Inspired by Eight True Stories

From the outset of this trailer review, I would like to say that I find Anne Hathaway to be mostly a plain Jane actress with minimal talent, who has a great agent and the ability to scam herself into films above her talent level.

Plus, invariably, she makes this face in every role. I don’t know if she’s pooping or emoting. Or both…

Whew. Ok. Let’s jump into this pile.

Modern Love, the latest creation from Amazon Prime, is their attempt to recapture the formula that made the 2003 ensemble film Love Actually a hit (for some reason) and bottle it in the form of a serialized streaming show.

Ripped directly from the headlines, Modern Love is a serialized adaption of the long-running romance column in the New York Times.

You know, the same paper of record that is now pushing myths about the American Founding via its 1619 Project.

You can go look up that horror of modern ideological opinion journalism for yourself. I’ll not sully the confines of this column with that.

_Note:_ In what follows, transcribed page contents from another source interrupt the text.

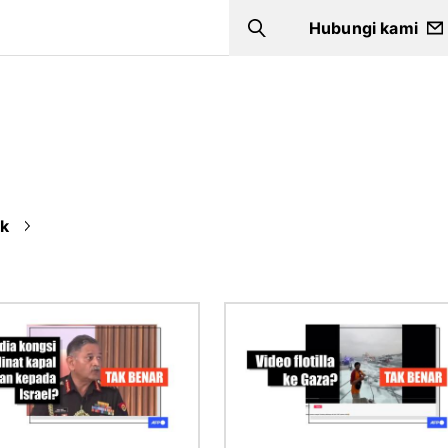
Hubungi kami
Search
ik
Imej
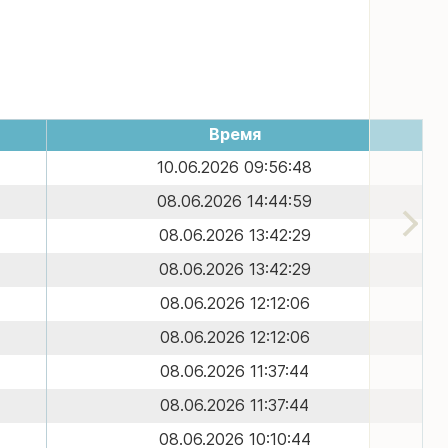
Время
10.06.2026 09:56:48
08.06.2026 14:44:59
08.06.2026 13:42:29
08.06.2026 13:42:29
08.06.2026 12:12:06
08.06.2026 12:12:06
08.06.2026 11:37:44
08.06.2026 11:37:44
08.06.2026 10:10:44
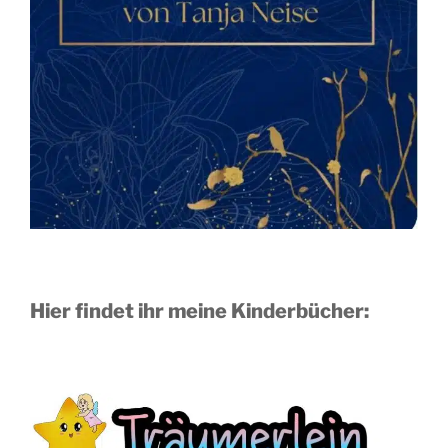
Hier findet ihr meine Kinderbücher:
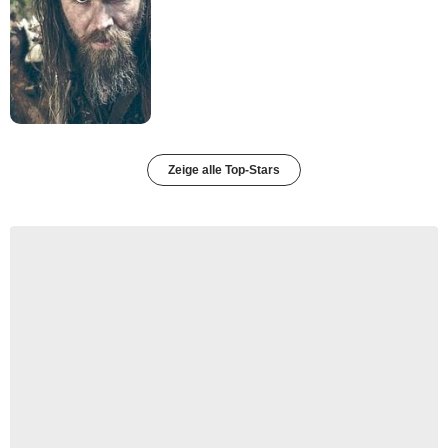
Zeige alle Top-Stars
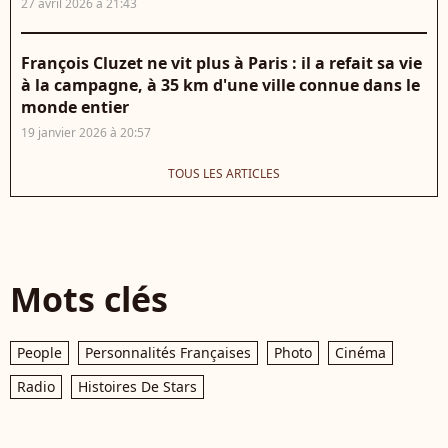
27 avril 2026 à 21:43
François Cluzet ne vit plus à Paris : il a refait sa vie
à la campagne, à 35 km d'une ville connue dans le
monde entier
19 janvier 2026 à 20:57
TOUS LES ARTICLES
Mots clés
People
Personnalités Françaises
Photo
Cinéma
Radio
Histoires De Stars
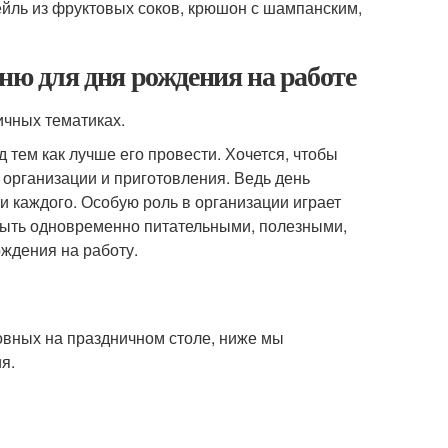
тейль из фруктовых соков, крюшон с шампанским,
ню для дня рождения на работе
ичных тематиках.
тем как лучше его провести. Хочется, чтобы
организации и приготовления. Ведь день
и каждого. Особую роль в организации играет
 быть одновременно питательными, полезными,
ождения на работу.
овных на праздничном столе, ниже мы
я.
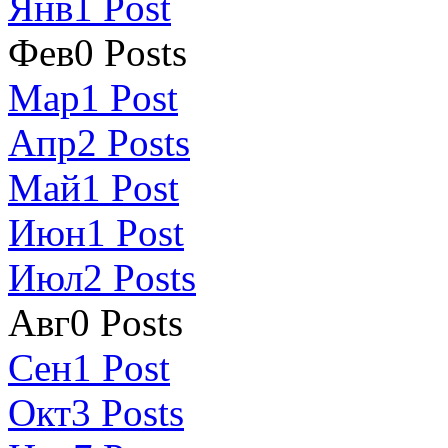
Янв
1
Post
Фев
0
Posts
Мар
1
Post
Апр
2
Posts
Май
1
Post
Июн
1
Post
Июл
2
Posts
Авг
0
Posts
Сен
1
Post
Окт
3
Posts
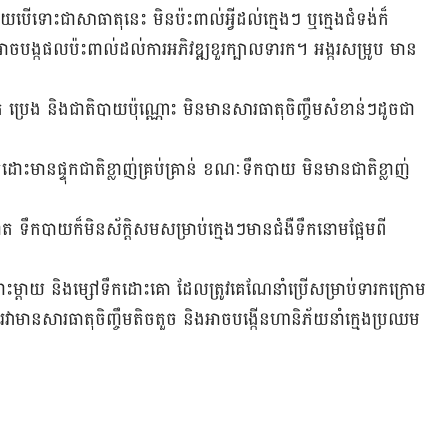
យបើទោះជាសាធាតុនេះ មិនប៉ះពាល់អ្វីដល់ក្មេងៗ ឬក្មេងជំទង់ក៏
 អាចបង្កផលប៉ះពាល់ដល់ការអភិវឌ្ឍខួរក្បាលទារក។ អង្ករសម្រូប មាន
ក ប្រេង និងជាតិបាយប៉ុណ្ណោះ មិនមានសារធាតុចិញ្ចឹមសំខាន់ៗដូចជា
រទឹកដោះមានផ្ទុកជាតិខ្លាញ់គ្រប់គ្រាន់ ខណៈទឹកបាយ មិនមានជាតិខ្លាញ់
 ទឹកបាយក៏មិនស័ក្ដិសមសម្រាប់ក្មេងៗមានជំងឺទឹកនោមផ្អែមពី
ដោះម្តាយ និងម្សៅទឹកដោះគោ ដែលត្រូវគេណែនាំប្រើសម្រាប់ទារកក្រោម
នសារធាតុចិញ្ចឹមតិចតួច និងអាចបង្កើនហានិភ័យនាំក្មេងប្រឈម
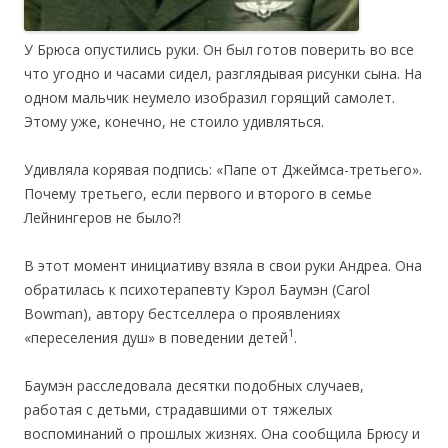
У Брюса опустились руки. Он был готов поверить во все
что угодно и часами сидел, разглядывая рисунки сына. На
одном мальчик неумело изобразил горящий самолет.
Этому уже, конечно, не стоило удивляться.
Удивляла корявая подпись: «Папе от Джеймса-третьего».
Почему третьего, если первого и второго в семье
Лейнингеров не было?!
В этот момент инициативу взяла в свои руки Андреа. Она
обратилась к психотерапевту Кэрол Баумэн (Carol
Bowman), автору бестселлера о проявлениях
1
«переселения душ» в поведении детей
.
Баумэн расследовала десятки подобных случаев,
работая с детьми, страдавшими от тяжелых
воспоминаний о прошлых жизнях. Она сообщила Брюсу и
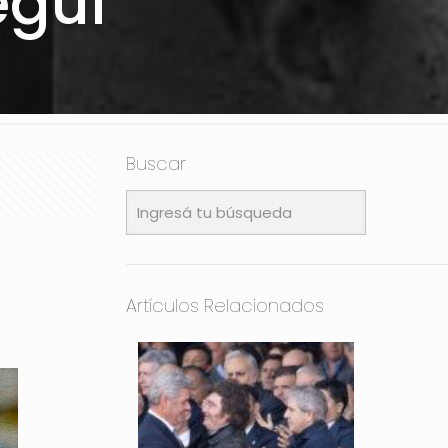
egui
Buscar
Artículos Relacionados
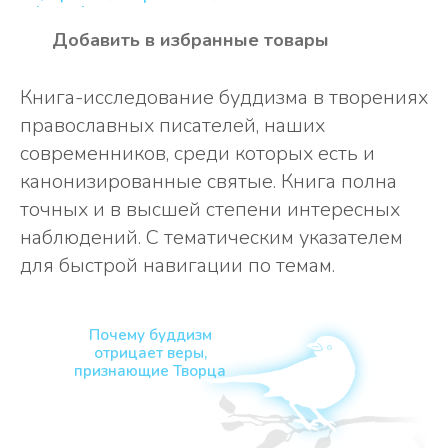
Книга-исследование буддизма в творениях
православных писателей, наших
современников, среди которых есть и
канонизированные святые. Книга полна
точных и в высшей степени интересных
наблюдений. С тематическим указателем
для быстрой навигации по темам.
Почему буддизм
отрицает веры,
признающие Творца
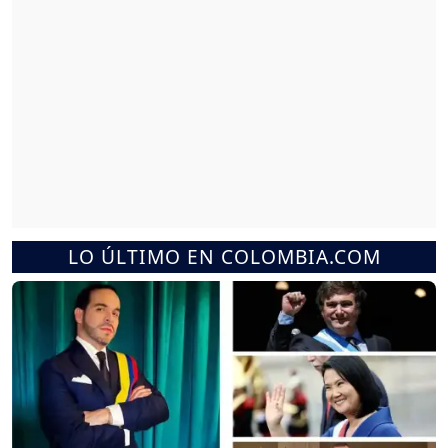
LO ÚLTIMO EN COLOMBIA.COM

When Has Tina Fey Ever Been Funny, Actually…

Starring a goo-gaggle of people that you’ve seen on the covers of People magazine when you venture out to your local grocery store, including Tina Fey, Andy Garcia, Catherine Keener, Dev Patel and that guy from Mad Men (no, not Jon Hamm), the eight-episode Modern Love was written, directed, and produced by John Carney (Sing Street).

Which Baldwin is that one? Oh. It’s the one that makes money. Actually.

The synopsis is here, in case you’re interested:

Modern Love, coming to Amazon Prime Video on October 18, is inspired by the popular New York Times column of the same name. This romantic comedy anthology series explores love in all of its complicated and beautiful forms as each standalone episode brings some of the most beloved stories to life with a stellar cast.

“Stellar cast?”

More like a cast looking to star in a vehicle that checks all the progressive boxes without any real effort at acting.

Let’s Talk, Actually, About This Use of the Word “Modern”

Remember that Ed O’Neil / Sofia Vergara vehicle that has been on ABC for ten years and had its five minutes of fleeting fame in 2014, called Modern Family?

Right.

The show served as a vehicle to warm up the people who don’t pay attention to the impact of politics and ideological leftism on entertainment and popular culture (i.e. “normies”), to the idea that every house on their block has a couple who are just trying to get along in a racist, bigoted, prejudiced America.

And that those struggling couples might happen to be gay, mixed-race, single parent, or whatever, experiencing “modern” family life in all of its “complicated and beautiful forms.”

There’s no Negroes here!!! RACISTS!!!!

The show, just like the film, uses the word “modern” to push the conceit that, never before in human history, before the benighted and the enlightened 21st century, had there ever been people who were attracted to each other, fell in love, got married and made a family together that didn’t match “traditional” norms.

Whatever that may have meant in whatever time those people lived in.

The annoying conceit of shows like Modern Love is that they like to pretend that somehow a 2019 when people of the same sex, no sex, all races and no races can get married/hook up/live together or whatever and no one bats an eye is somehow retrograde.

And that we “moderns” are just better morally and ethically than in previous generations.

Thus, the use of the self-serving term “modern” in the title.

That and the term gets the This Is Us crowd downloading this crap like hotcakes.

You’ll probably catch Modern Love’s debut, while walking through your living room with a whiskey in your hand on your way to doing something better, on Amazon Prime on October 18, 2019.